Start of Block

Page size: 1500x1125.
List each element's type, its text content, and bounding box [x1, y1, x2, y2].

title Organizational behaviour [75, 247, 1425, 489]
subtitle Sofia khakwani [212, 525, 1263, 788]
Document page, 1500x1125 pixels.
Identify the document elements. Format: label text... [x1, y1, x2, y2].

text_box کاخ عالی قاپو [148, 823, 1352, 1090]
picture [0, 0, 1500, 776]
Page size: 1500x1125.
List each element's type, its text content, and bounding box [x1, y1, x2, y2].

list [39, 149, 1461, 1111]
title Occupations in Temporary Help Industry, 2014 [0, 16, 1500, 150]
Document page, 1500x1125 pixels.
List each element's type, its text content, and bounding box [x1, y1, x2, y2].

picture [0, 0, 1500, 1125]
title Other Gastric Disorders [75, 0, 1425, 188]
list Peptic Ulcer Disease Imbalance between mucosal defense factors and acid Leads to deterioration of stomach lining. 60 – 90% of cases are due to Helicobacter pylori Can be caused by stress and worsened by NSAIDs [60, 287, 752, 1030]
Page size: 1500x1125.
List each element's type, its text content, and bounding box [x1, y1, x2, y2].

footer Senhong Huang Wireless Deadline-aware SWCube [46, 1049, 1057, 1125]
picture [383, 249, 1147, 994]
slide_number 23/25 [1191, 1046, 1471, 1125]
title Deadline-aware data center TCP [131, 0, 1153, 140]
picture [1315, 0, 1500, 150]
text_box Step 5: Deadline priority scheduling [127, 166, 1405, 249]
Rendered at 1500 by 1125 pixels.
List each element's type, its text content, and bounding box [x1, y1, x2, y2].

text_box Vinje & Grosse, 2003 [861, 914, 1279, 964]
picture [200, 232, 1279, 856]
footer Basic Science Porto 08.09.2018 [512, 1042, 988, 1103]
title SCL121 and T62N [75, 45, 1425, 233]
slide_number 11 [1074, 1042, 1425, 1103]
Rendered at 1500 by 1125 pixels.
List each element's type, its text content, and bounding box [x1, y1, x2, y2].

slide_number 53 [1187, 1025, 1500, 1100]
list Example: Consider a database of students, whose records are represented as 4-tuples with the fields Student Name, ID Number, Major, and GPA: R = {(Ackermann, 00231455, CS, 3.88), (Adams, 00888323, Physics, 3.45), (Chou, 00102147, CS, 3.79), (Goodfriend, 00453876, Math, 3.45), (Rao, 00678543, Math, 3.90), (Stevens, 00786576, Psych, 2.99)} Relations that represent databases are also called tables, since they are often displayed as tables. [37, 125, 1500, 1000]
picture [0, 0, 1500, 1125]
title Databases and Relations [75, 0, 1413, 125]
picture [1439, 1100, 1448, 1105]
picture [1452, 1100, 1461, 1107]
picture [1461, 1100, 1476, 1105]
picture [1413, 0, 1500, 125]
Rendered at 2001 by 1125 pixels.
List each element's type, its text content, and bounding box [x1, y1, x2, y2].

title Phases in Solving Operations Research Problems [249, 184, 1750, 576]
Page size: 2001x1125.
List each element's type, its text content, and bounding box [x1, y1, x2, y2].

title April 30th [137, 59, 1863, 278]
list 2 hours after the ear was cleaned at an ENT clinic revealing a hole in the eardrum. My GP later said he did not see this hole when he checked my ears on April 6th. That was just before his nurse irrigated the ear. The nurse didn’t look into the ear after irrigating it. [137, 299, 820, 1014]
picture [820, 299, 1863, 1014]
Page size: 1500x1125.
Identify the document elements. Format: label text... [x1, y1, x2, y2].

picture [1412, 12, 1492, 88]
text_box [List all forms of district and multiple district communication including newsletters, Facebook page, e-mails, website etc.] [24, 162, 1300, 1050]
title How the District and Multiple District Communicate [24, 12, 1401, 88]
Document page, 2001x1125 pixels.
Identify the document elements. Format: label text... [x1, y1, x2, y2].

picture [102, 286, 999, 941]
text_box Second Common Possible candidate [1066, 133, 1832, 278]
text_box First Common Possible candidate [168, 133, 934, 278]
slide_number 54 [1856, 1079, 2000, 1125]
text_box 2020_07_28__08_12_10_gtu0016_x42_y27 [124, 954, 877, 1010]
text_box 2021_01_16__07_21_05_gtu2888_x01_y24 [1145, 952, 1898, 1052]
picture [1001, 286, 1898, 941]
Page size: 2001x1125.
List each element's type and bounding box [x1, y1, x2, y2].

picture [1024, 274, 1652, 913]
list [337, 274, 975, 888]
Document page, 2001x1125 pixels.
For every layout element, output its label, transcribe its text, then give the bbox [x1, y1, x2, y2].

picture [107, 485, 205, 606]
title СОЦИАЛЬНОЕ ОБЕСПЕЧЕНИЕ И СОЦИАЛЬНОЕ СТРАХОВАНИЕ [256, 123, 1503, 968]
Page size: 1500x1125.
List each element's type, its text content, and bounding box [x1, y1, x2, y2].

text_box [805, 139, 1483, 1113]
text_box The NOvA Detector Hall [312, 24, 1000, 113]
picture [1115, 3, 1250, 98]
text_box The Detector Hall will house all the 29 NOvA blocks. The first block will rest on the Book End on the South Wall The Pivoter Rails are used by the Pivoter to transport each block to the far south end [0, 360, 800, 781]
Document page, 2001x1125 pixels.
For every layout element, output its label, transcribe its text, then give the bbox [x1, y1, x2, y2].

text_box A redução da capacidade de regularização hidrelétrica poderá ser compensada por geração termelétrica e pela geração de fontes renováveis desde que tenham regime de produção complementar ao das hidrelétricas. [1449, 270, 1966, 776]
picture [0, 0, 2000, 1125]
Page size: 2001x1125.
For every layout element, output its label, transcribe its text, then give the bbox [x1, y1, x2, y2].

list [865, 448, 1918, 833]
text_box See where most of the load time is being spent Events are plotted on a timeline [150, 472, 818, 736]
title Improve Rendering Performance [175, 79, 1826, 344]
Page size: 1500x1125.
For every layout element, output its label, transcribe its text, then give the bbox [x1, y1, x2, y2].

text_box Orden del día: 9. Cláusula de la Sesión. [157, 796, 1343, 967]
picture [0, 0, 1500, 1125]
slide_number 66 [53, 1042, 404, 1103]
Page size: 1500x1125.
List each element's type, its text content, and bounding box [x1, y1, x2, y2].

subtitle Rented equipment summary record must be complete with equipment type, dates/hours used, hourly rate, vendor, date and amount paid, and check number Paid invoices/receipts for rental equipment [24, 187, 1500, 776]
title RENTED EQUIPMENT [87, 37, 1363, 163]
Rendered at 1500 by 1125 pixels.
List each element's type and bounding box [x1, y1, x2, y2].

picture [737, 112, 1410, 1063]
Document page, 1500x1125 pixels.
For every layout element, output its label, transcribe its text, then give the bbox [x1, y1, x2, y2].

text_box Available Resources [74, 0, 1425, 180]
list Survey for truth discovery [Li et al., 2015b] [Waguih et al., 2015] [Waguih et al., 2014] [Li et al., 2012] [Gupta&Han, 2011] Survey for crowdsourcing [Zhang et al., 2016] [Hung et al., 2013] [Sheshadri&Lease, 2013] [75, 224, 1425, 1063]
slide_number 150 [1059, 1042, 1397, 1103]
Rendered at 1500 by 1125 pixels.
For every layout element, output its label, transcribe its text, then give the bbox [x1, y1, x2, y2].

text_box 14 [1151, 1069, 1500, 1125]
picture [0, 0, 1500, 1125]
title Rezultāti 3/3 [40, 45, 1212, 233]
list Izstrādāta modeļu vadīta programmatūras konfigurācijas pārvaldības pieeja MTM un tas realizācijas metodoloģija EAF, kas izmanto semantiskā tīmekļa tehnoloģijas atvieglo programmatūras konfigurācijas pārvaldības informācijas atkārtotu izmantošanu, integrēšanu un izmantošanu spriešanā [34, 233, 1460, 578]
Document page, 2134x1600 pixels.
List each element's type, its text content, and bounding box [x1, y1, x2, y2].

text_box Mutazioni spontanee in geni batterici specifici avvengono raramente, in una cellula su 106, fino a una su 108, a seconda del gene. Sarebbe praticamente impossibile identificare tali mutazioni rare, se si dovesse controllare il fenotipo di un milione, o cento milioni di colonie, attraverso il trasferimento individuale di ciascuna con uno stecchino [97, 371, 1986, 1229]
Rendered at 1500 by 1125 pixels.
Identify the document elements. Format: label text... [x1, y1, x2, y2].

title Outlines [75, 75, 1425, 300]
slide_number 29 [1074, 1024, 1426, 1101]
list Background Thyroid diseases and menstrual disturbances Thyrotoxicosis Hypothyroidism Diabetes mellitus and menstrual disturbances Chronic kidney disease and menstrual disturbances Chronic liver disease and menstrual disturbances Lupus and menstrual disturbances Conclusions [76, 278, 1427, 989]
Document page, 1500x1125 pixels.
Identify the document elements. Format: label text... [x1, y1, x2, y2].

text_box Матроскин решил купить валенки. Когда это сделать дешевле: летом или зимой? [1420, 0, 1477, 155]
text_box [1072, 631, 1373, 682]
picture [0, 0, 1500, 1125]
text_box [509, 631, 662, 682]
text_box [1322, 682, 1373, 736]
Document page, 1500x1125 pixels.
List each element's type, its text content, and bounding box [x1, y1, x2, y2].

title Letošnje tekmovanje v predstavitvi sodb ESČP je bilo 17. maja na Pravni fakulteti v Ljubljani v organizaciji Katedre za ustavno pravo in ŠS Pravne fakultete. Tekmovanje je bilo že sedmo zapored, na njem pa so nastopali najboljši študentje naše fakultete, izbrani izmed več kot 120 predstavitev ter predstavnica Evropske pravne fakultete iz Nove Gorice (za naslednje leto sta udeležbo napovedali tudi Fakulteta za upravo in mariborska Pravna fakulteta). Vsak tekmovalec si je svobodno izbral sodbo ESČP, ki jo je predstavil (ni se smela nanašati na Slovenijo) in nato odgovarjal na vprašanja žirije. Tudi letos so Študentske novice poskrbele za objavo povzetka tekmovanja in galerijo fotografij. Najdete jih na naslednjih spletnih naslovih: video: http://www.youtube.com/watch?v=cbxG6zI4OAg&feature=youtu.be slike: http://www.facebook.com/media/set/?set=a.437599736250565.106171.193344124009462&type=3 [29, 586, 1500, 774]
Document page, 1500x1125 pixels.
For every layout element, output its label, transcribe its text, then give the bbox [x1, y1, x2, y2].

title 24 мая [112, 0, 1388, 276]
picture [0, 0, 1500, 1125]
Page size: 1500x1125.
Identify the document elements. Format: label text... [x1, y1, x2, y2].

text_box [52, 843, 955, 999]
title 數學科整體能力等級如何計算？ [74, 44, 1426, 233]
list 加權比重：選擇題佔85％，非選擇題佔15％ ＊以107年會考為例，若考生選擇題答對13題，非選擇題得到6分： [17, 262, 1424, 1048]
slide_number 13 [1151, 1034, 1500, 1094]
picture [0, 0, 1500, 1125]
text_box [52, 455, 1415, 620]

End of Block

→ TASK TO CARRY OUT
Extract the lines of the preceding material that run from the line with "list [39, 149, 1461, 1111]" through the line with "Rendered at 2001 by 1125 pixels.", inclusive, reproducing them exactly and adding nothing.

→ ANSWER FOR THIS EXERCISE
list [39, 149, 1461, 1111]
title Occupations in Temporary Help Industry, 2014 [0, 16, 1500, 150]
Document page, 1500x1125 pixels.
List each element's type, its text content, and bounding box [x1, y1, x2, y2].

picture [0, 0, 1500, 1125]
title Other Gastric Disorders [75, 0, 1425, 188]
list Peptic Ulcer Disease Imbalance between mucosal defense factors and acid Leads to deterioration of stomach lining. 60 – 90% of cases are due to Helicobacter pylori Can be caused by stress and worsened by NSAIDs [60, 287, 752, 1030]
Page size: 1500x1125.
List each element's type, its text content, and bounding box [x1, y1, x2, y2].

footer Senhong Huang Wireless Deadline-aware SWCube [46, 1049, 1057, 1125]
picture [383, 249, 1147, 994]
slide_number 23/25 [1191, 1046, 1471, 1125]
title Deadline-aware data center TCP [131, 0, 1153, 140]
picture [1315, 0, 1500, 150]
text_box Step 5: Deadline priority scheduling [127, 166, 1405, 249]
Rendered at 1500 by 1125 pixels.
List each element's type, its text content, and bounding box [x1, y1, x2, y2].

text_box Vinje & Grosse, 2003 [861, 914, 1279, 964]
picture [200, 232, 1279, 856]
footer Basic Science Porto 08.09.2018 [512, 1042, 988, 1103]
title SCL121 and T62N [75, 45, 1425, 233]
slide_number 11 [1074, 1042, 1425, 1103]
Rendered at 1500 by 1125 pixels.
List each element's type, its text content, and bounding box [x1, y1, x2, y2].

slide_number 53 [1187, 1025, 1500, 1100]
list Example: Consider a database of students, whose records are represented as 4-tuples with the fields Student Name, ID Number, Major, and GPA: R = {(Ackermann, 00231455, CS, 3.88), (Adams, 00888323, Physics, 3.45), (Chou, 00102147, CS, 3.79), (Goodfriend, 00453876, Math, 3.45), (Rao, 00678543, Math, 3.90), (Stevens, 00786576, Psych, 2.99)} Relations that represent databases are also called tables, since they are often displayed as tables. [37, 125, 1500, 1000]
picture [0, 0, 1500, 1125]
title Databases and Relations [75, 0, 1413, 125]
picture [1439, 1100, 1448, 1105]
picture [1452, 1100, 1461, 1107]
picture [1461, 1100, 1476, 1105]
picture [1413, 0, 1500, 125]
Rendered at 2001 by 1125 pixels.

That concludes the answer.